Addressing Antigravity Bans and Reinstating Access
Perception of Google’s Response and Ban Reversal
- Many see Google’s reinstatement of access as “the right way” to resolve the Antigravity/Gemini bans, especially compared to Anthropic’s handling.
- Others argue this doesn’t fix the underlying pattern: opaque, automated bans with little or no appeal, and a long-standing lack of real customer support.
- Some note the bans applied only to Antigravity/Gemini tools, not full Google accounts, and push back on narratives claiming total account lockouts.
Subscriptions, Token Use, and (Anti)competition
- Strong disagreement over whether subscribers should be free to use their quota via any client (e.g. Antigravity, gemini-cli, OpenClaw).
- One camp: locking discounted tokens to first‑party tools is anticompetitive and suppresses third‑party agents; if resale is the problem, ban resale explicitly.
- Other camp: subscriptions are discounted precisely because they’re limited to Google’s UX, telemetry, and expected human-scale usage; heavy automated use should be on metered API pricing.
- Analogy debates: some compare this to wanting Netflix content in VLC / right-to-repair; others say you knowingly traded flexibility for a cheaper, ToS‑encumbered bundle.
OAuth Piggybacking, Headless Modes, and Policy Ambiguity
- Core violation: using third‑party tools/proxies to “harvest or piggyback” Antigravity/Gemini OAuth tokens (often via OpenClaw) to exhaust quotas.
- Disagreement over whether using one’s “own” OAuth token in other software can fairly be called “stealing” or “shady.”
- Multiple commenters highlight a gray area: tools explicitly support “headless”/automation, yet bans target automated third‑party harnesses; it’s unclear where acceptable headless use ends and ToS violation begins.
- Some suspect intentionally vague rules to curb distillation/abuse and push users toward higher-margin API usage.

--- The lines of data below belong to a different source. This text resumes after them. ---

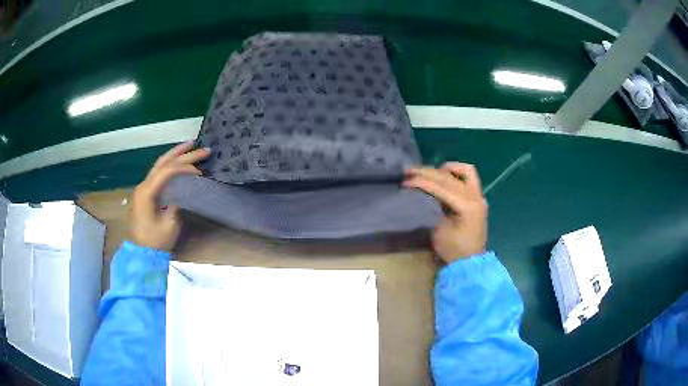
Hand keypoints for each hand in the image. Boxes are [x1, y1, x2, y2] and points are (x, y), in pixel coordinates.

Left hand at [131, 142, 210, 250]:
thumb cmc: (156, 241)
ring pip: (159, 164)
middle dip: (183, 154)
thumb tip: (185, 189)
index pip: (167, 171)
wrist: (142, 253)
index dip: (185, 168)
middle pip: (163, 163)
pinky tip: (178, 161)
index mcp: (147, 192)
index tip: (200, 172)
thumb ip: (177, 203)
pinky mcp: (146, 192)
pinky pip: (158, 173)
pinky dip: (170, 164)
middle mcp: (144, 185)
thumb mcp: (170, 224)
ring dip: (175, 154)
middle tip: (201, 149)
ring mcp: (143, 187)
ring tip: (190, 145)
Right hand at [404, 163, 487, 262]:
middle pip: (449, 177)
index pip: (441, 187)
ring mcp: (479, 195)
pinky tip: (445, 174)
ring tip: (428, 172)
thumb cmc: (452, 249)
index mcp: (467, 206)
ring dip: (443, 169)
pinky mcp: (477, 197)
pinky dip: (457, 172)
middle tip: (409, 171)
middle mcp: (475, 196)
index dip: (422, 182)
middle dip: (428, 172)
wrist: (469, 262)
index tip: (405, 180)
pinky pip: (469, 177)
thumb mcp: (438, 230)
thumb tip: (421, 194)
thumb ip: (432, 208)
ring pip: (463, 171)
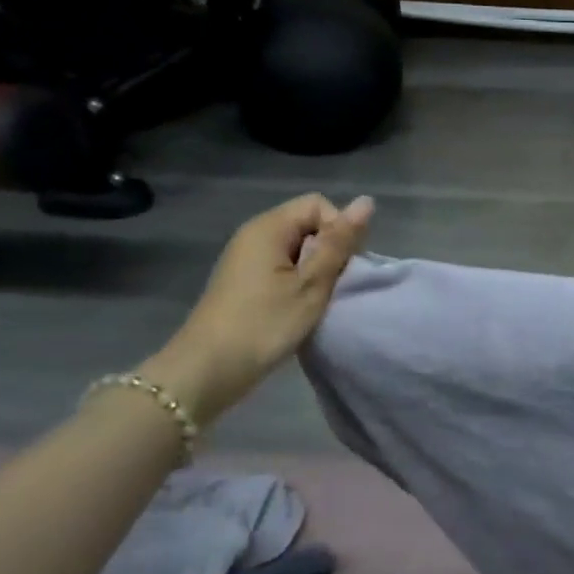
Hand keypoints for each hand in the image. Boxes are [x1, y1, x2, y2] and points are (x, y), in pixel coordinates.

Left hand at [141, 194, 372, 423]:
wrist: (207, 372)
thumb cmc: (264, 324)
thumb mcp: (312, 283)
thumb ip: (339, 243)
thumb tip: (366, 201)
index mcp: (269, 227)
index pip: (318, 205)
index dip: (338, 229)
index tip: (342, 265)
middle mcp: (254, 235)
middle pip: (307, 225)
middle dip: (328, 250)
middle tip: (331, 286)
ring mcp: (246, 259)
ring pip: (297, 249)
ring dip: (315, 270)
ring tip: (316, 300)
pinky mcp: (244, 282)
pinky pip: (282, 267)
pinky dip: (297, 283)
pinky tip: (298, 309)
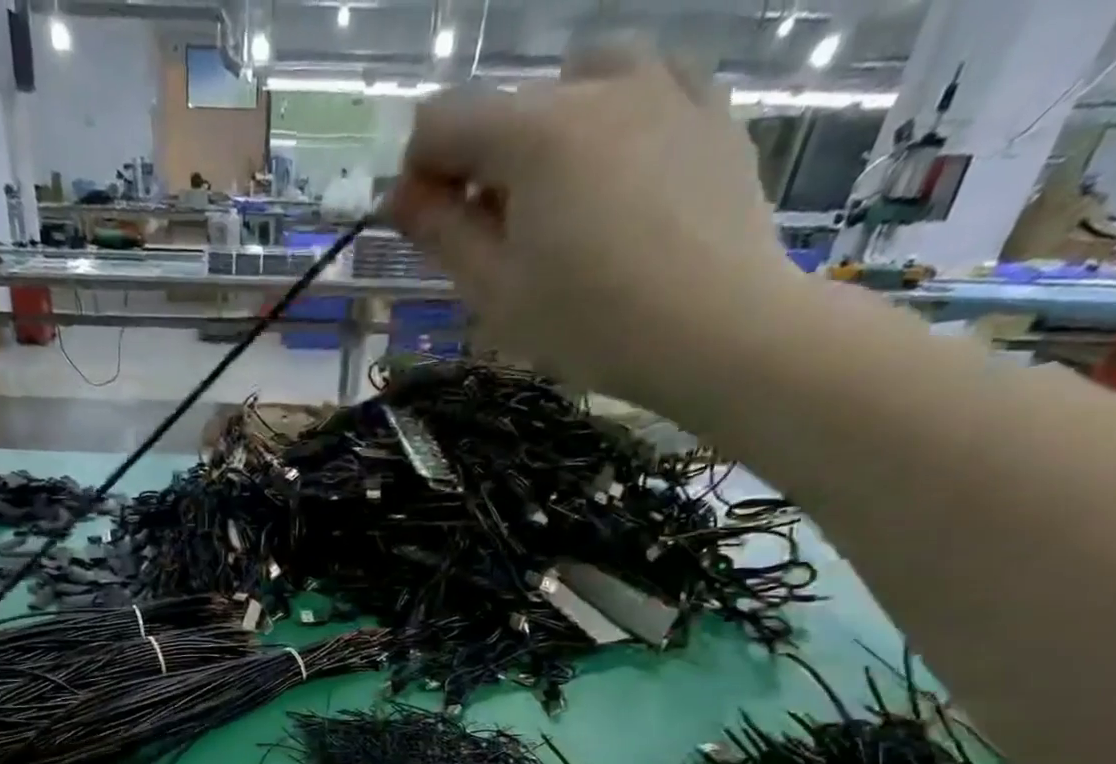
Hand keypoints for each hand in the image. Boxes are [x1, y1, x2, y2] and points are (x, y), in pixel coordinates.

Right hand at [387, 45, 802, 411]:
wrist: (717, 330)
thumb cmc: (590, 324)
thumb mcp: (497, 291)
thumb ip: (441, 233)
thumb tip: (398, 196)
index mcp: (534, 132)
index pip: (442, 122)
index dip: (419, 172)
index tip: (426, 226)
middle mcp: (596, 84)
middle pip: (508, 107)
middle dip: (484, 165)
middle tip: (497, 238)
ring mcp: (664, 86)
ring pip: (580, 81)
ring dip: (550, 130)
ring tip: (561, 197)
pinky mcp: (711, 109)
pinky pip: (648, 86)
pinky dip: (617, 119)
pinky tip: (622, 174)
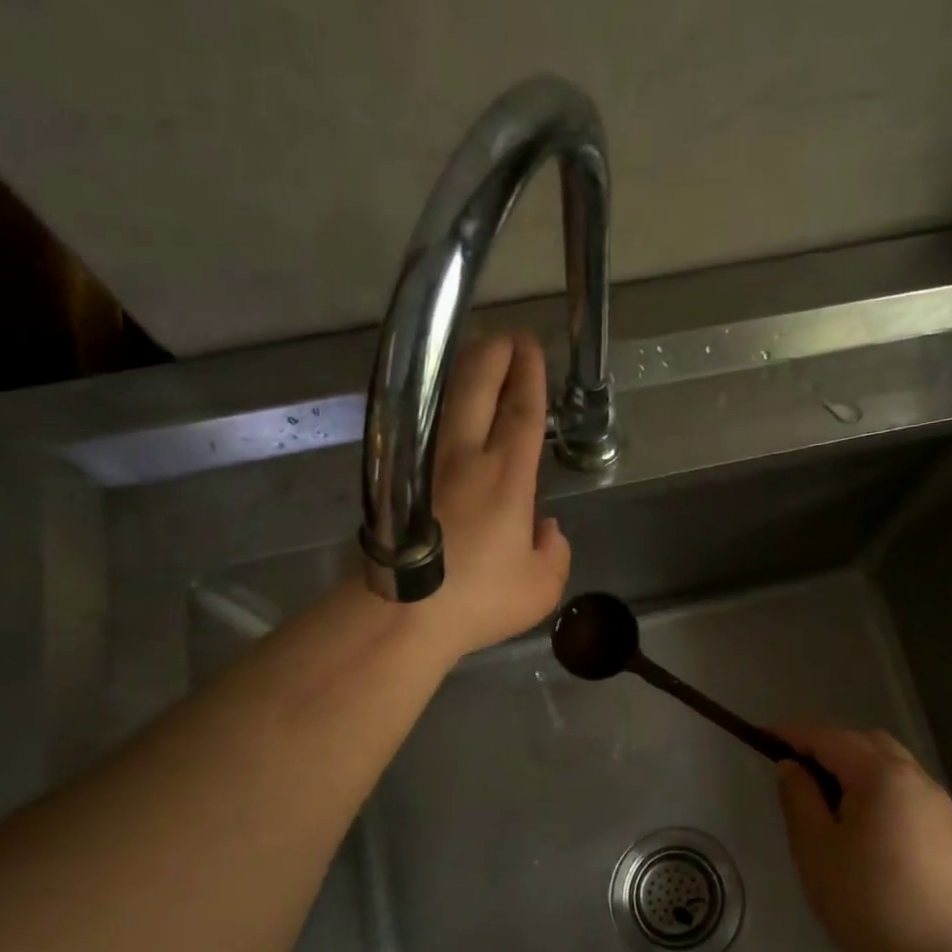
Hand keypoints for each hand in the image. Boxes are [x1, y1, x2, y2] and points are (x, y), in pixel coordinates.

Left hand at [411, 331, 571, 659]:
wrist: (402, 614)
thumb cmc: (477, 600)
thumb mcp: (540, 586)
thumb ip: (553, 551)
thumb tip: (544, 527)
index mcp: (506, 478)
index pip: (521, 411)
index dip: (529, 375)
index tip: (531, 347)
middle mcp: (464, 459)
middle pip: (475, 388)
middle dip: (493, 355)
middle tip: (506, 337)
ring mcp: (425, 466)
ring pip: (443, 401)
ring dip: (461, 372)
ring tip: (475, 356)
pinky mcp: (398, 482)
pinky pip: (421, 428)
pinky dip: (435, 406)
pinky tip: (440, 408)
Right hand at [772, 723, 951, 951]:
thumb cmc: (865, 901)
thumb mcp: (815, 847)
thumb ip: (799, 797)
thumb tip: (792, 766)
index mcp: (881, 774)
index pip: (829, 737)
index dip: (793, 733)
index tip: (762, 736)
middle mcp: (914, 776)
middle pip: (863, 741)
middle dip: (825, 744)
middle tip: (791, 764)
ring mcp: (935, 801)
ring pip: (887, 761)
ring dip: (852, 762)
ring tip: (821, 790)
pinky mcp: (943, 826)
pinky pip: (902, 784)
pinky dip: (873, 781)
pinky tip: (856, 813)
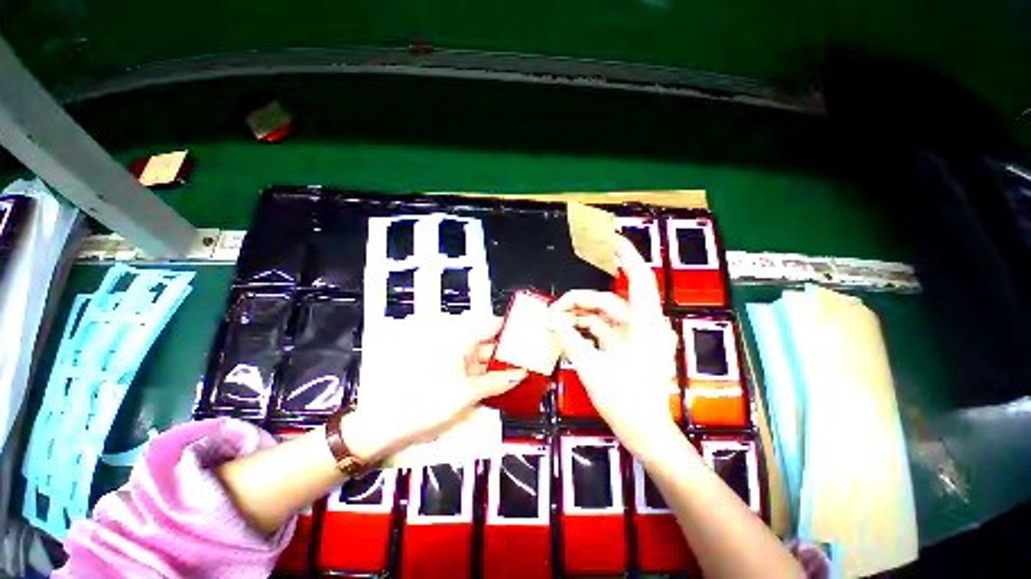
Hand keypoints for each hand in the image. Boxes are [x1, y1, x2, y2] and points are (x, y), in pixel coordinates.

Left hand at [341, 315, 526, 462]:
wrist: (392, 423)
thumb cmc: (427, 400)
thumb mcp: (468, 391)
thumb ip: (497, 382)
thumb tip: (519, 375)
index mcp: (461, 341)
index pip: (491, 326)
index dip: (510, 327)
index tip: (527, 331)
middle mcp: (459, 348)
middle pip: (490, 345)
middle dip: (508, 353)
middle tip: (530, 358)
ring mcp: (456, 364)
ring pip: (484, 362)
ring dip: (500, 369)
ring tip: (521, 374)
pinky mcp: (453, 379)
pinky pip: (476, 375)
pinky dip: (489, 380)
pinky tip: (502, 387)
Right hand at [550, 236, 680, 457]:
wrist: (644, 432)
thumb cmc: (624, 400)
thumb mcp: (591, 366)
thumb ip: (569, 337)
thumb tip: (549, 318)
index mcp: (646, 325)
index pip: (639, 279)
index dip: (626, 255)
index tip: (610, 239)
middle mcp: (645, 325)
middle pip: (609, 300)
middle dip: (581, 299)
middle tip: (555, 306)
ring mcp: (637, 336)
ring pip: (605, 314)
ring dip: (581, 315)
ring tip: (556, 318)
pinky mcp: (629, 345)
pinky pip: (605, 328)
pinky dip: (587, 327)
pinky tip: (568, 328)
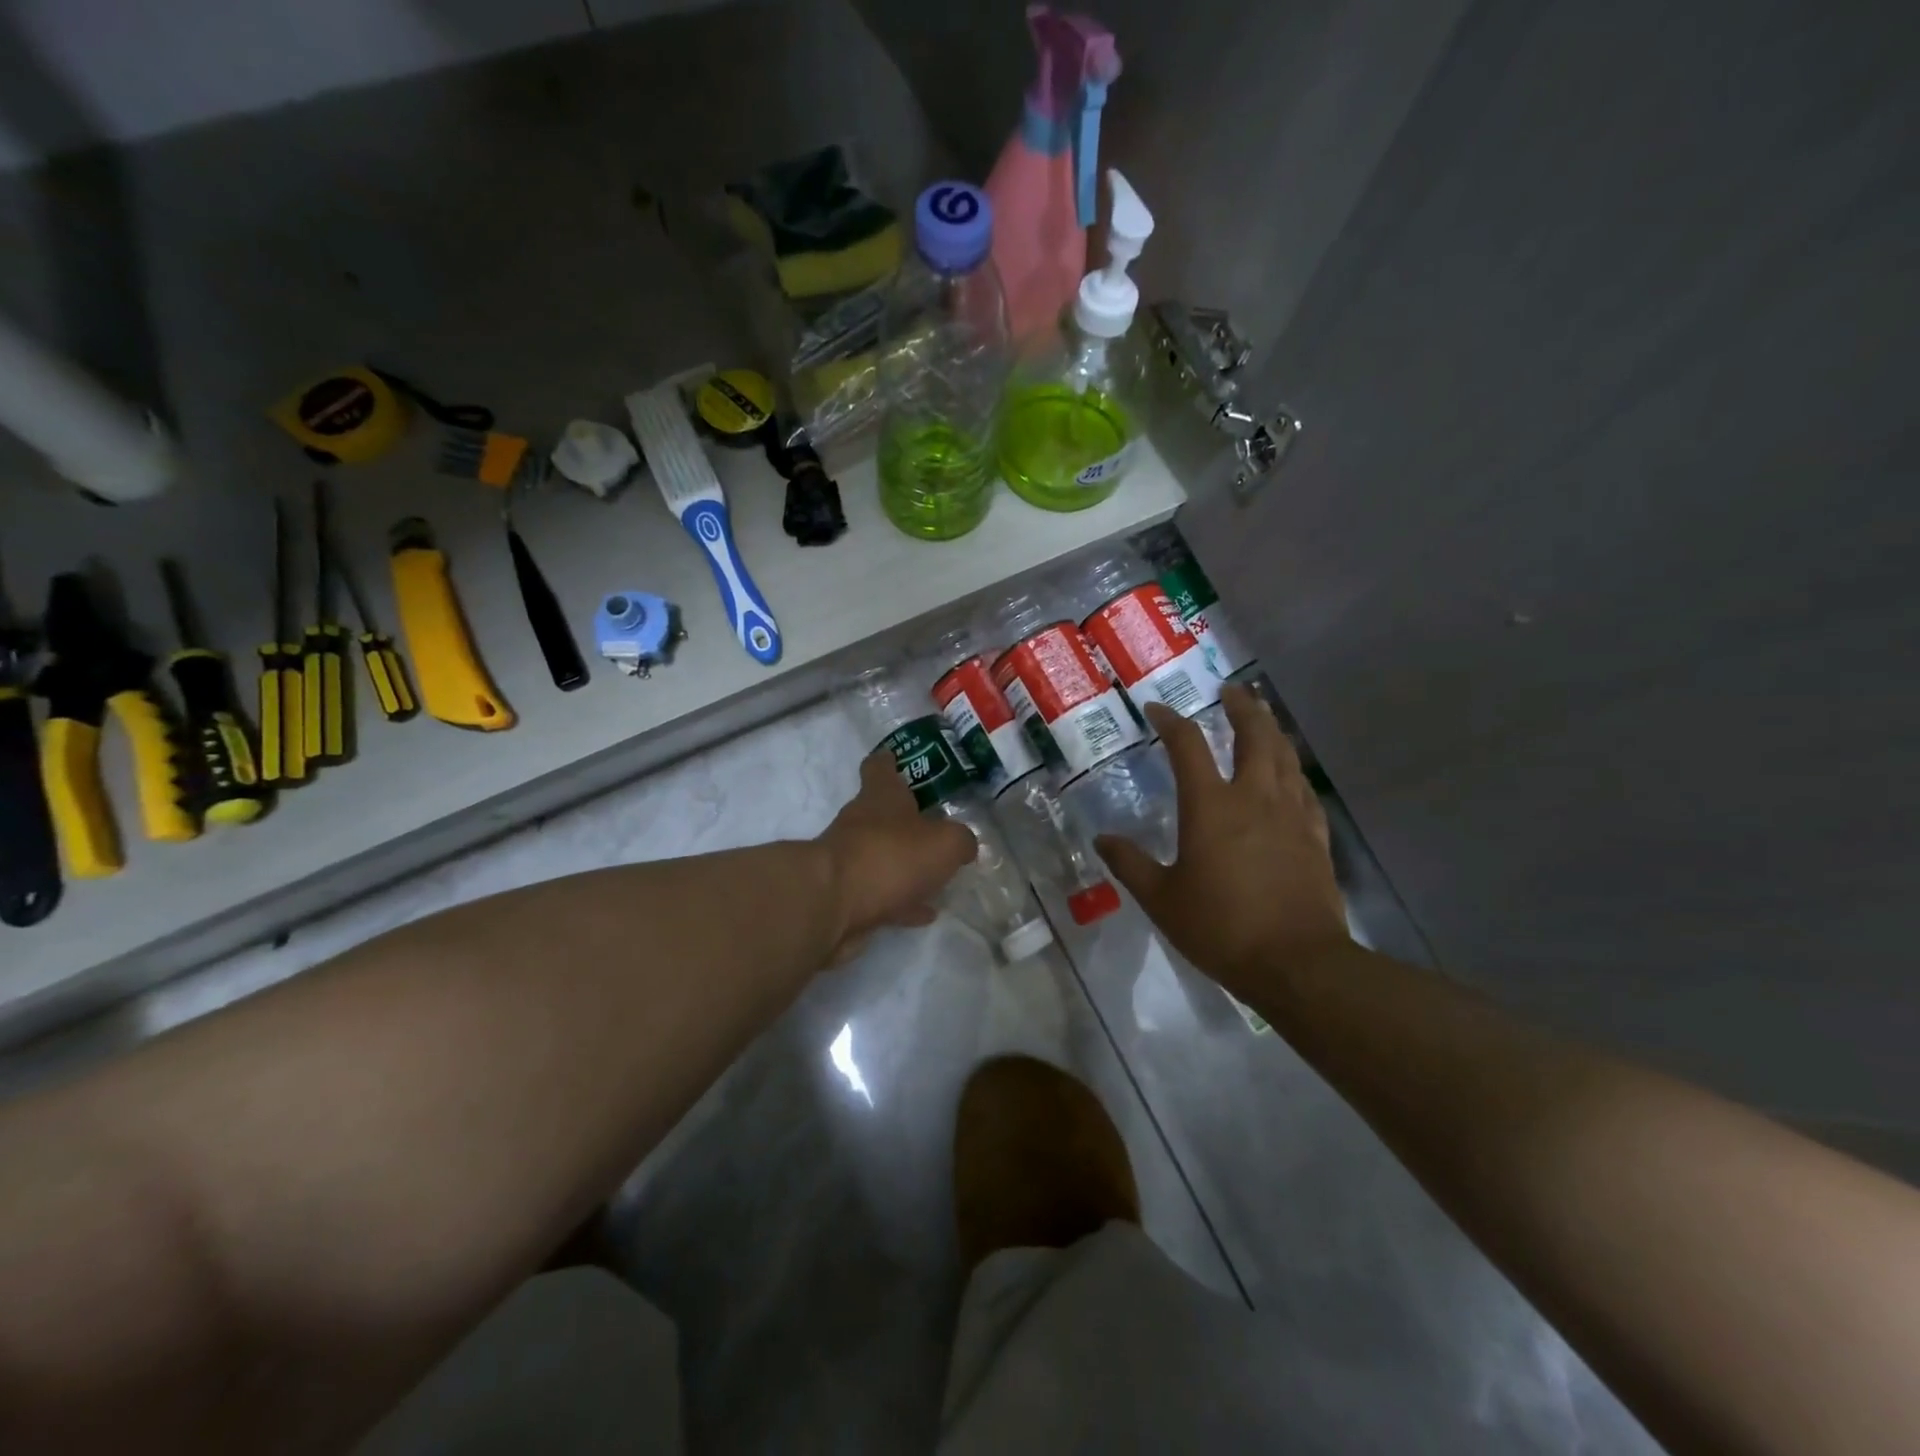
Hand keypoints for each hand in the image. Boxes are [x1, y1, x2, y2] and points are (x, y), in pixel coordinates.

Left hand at [817, 749, 977, 962]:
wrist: (832, 904)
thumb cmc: (891, 856)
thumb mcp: (945, 843)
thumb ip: (961, 840)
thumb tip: (964, 845)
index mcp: (881, 797)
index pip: (879, 767)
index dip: (889, 762)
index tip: (897, 760)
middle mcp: (860, 822)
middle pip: (882, 814)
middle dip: (907, 821)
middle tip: (938, 830)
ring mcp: (850, 860)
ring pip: (883, 856)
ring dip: (906, 865)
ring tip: (938, 877)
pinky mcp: (845, 896)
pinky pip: (880, 894)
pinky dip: (901, 900)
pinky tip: (924, 912)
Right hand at [1096, 686, 1347, 995]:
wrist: (1297, 963)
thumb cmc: (1221, 927)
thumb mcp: (1161, 899)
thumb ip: (1130, 865)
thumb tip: (1103, 840)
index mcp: (1210, 806)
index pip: (1187, 746)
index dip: (1170, 721)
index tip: (1157, 709)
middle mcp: (1254, 797)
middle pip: (1254, 734)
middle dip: (1241, 707)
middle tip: (1230, 691)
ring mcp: (1291, 814)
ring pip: (1285, 756)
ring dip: (1271, 730)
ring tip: (1262, 718)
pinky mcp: (1315, 837)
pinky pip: (1304, 790)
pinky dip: (1293, 772)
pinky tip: (1290, 776)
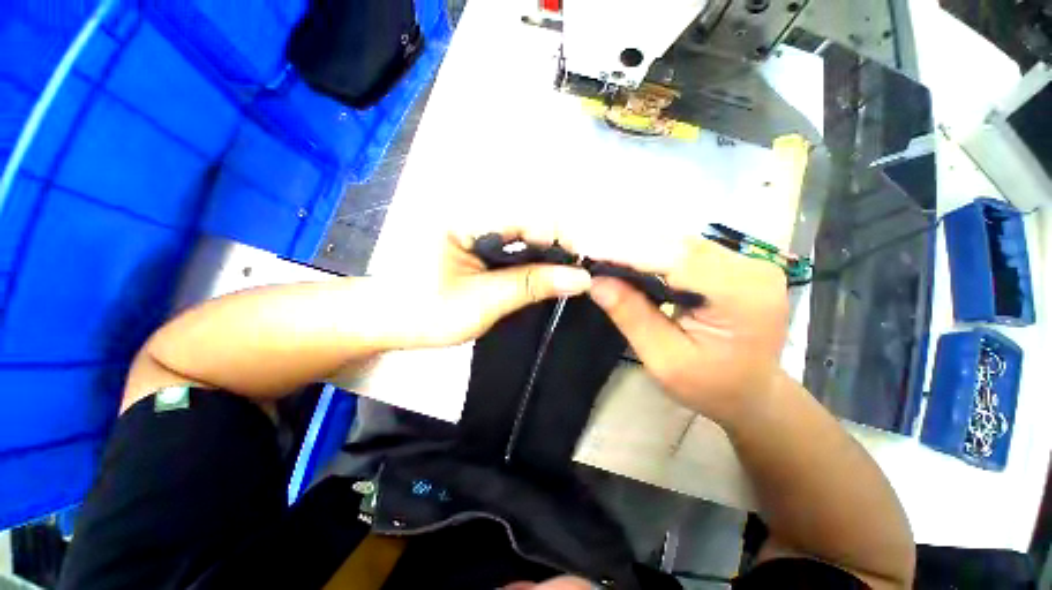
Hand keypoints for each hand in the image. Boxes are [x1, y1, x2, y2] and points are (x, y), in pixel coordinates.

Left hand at [378, 231, 591, 348]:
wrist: (389, 319)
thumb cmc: (426, 311)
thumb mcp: (483, 301)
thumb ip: (532, 284)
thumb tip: (582, 278)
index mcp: (467, 215)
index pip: (531, 215)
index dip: (561, 241)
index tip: (580, 271)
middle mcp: (474, 208)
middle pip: (533, 217)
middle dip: (557, 246)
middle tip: (574, 277)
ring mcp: (476, 220)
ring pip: (527, 228)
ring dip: (547, 252)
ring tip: (561, 277)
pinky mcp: (477, 234)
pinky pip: (516, 238)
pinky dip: (533, 255)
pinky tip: (541, 272)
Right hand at [588, 236, 789, 423]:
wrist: (752, 393)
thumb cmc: (710, 387)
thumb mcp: (664, 360)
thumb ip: (632, 316)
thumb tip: (595, 281)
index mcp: (742, 297)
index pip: (676, 259)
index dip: (628, 251)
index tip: (587, 249)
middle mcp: (751, 269)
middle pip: (677, 244)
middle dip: (627, 244)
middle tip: (586, 246)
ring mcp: (746, 262)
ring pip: (679, 242)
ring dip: (637, 245)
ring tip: (600, 249)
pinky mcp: (735, 263)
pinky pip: (685, 249)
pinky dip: (652, 251)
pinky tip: (627, 255)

Account Consolidation and Digital Identity Risk
- Many view tying experimental AI products to primary Google accounts as dangerously risky, given Gmail’s role as de facto digital identity.
- Even if only AI features were actually cut off, people fear scenarios where an AI-related ToS issue cascades into email, photos, or SSO access.
- Large subthread advocates owning a domain and using independent email providers to avoid “digital death sentences.”
Broader Concerns About AI, Vendors, and Power
- Commenters extrapolate: if AI “employees” are centrally controlled by a few labs, those labs (or governments/funds behind them) effectively gain veto power over businesses.
- Raises questions about reliability, due process, and whether private firms should wield this kind of leverage over users and even governments.